Pria yang hanya lulus Sekolah Menengah Tingkat Pertama (SMP) ini terus membujuk Rudi, agar memiliki kedisiplinan dan inisiatif selama menjalani perawatan di rehabilitasi. Hal itu sangat penting, sebagai gambaran untuk memastikan apakah proses pemulihan yang sedang dijalani Rudi benar-benar telah menunjukan hasil signifikan atau belum.

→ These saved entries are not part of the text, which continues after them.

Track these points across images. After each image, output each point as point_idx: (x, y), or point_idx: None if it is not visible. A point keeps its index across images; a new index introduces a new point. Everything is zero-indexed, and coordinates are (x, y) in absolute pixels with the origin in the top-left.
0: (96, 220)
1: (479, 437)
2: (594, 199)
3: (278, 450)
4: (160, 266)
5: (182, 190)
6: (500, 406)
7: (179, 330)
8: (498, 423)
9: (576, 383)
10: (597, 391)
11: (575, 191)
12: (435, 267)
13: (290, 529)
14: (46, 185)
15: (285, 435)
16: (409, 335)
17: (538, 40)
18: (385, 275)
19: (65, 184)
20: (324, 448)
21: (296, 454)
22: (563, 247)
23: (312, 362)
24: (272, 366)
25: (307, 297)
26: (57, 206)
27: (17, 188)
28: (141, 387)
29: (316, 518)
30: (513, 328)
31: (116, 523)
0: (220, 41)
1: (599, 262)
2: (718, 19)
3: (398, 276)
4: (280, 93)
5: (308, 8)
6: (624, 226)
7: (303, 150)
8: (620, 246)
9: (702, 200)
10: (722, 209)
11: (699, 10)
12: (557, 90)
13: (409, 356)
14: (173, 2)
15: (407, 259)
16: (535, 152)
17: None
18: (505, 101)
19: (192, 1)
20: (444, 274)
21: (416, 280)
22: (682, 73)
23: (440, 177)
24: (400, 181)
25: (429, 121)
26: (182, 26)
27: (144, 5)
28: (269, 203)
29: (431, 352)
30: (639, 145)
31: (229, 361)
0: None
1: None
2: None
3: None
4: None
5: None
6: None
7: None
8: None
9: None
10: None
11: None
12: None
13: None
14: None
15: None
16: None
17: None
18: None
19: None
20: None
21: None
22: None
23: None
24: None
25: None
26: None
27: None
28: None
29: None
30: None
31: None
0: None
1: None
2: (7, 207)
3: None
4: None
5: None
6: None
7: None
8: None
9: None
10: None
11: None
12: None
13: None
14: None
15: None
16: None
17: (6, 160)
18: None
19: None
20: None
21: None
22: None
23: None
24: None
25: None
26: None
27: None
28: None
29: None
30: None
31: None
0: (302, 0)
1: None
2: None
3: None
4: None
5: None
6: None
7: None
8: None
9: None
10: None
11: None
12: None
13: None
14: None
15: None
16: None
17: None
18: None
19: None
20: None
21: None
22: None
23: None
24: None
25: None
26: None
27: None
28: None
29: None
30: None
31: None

Bila belum, Rudi masih harus menjalani pengobatan lanjutan selama beberapa bulan kedepan.
Bagi Zulkifli, keluhan tentang mahalnya biaya rehabilitasi menjadi penyebab banyak pecandu yang direhab ditempat ini sering mangkir. Bukan cuma keluhan, terkadang kakek lima cucu ini harus berlapang dada mendapat omelan pasien yang keberatan atas kunjungannya.
"Kadang kala, kalau saya berkunjung ke rumahnya, pasien lebih galak!” kata Zulkifli.
Ketika dirinya menanyakan langsung ke pasien, kenapa tidak mau datang ke tempat rehab lagi? Pasien tersebut mengatakan, “Emangnya bapak yang merasakan? Saya yang ngerasain,”ujar seorang pasien seperti dituturkan Zul.
Bagi Zulkifli, omelan pasien merupakan risiko pekerjaannya sebagai petugas pengawas pasien narkoba. Terpenting, ia dapat memastikan mulai dari pengobatan hingga pemulihan yang dijalani penderita hingga tuntas, sesuai perjanjian yang ditandatangani pasien ketika akan menjalani pengobatan. Jika pengobatan pecandu tidak tuntas, karena tidak ada biaya dan kabur yang kasihan adalah keluarganya, namun yang lebih menderita lagi si pecandu itu sendiri. Sebab, bisa dimungkinkan ia akan kembali lagi pada komunitasnya. Bahkan yang paling mengkhawatirkan adalah, kalau si pecandu yang tengah dirawat ternyata positif HIV/AIDS, dan memakai narkoba jarum suntik yang tidak steril. Hal itu tentu bisa menular pada pecandu yang bergantian jarum suntik dengan pasien yang positif HIV tersebut.

Awal Kisah
Zulkifli Lubis menjadi pengawas pasien pecandu narkoba sejak awal 1990. Awalnya, pada 1980 dia bekerja sebagai pesuruh dan penjaga sepeda direhabilitasi narkoba dan kejiwaan dijalan Raya Pekayon Bekasi Barat. Upahnya waktu itu Rp 200 ribu per bulan. Kini gajinya Rp 900 ribu per bulan. Karena keuletan dan kepatuhannya, Zulkifli dipercaya mengurusi arsip catatan pasien. Setelah mendapatkan pelatihan di rehabilitasi itu, kemudian Zulkifli naik pangkat menjadi petugas pengunjung pasien.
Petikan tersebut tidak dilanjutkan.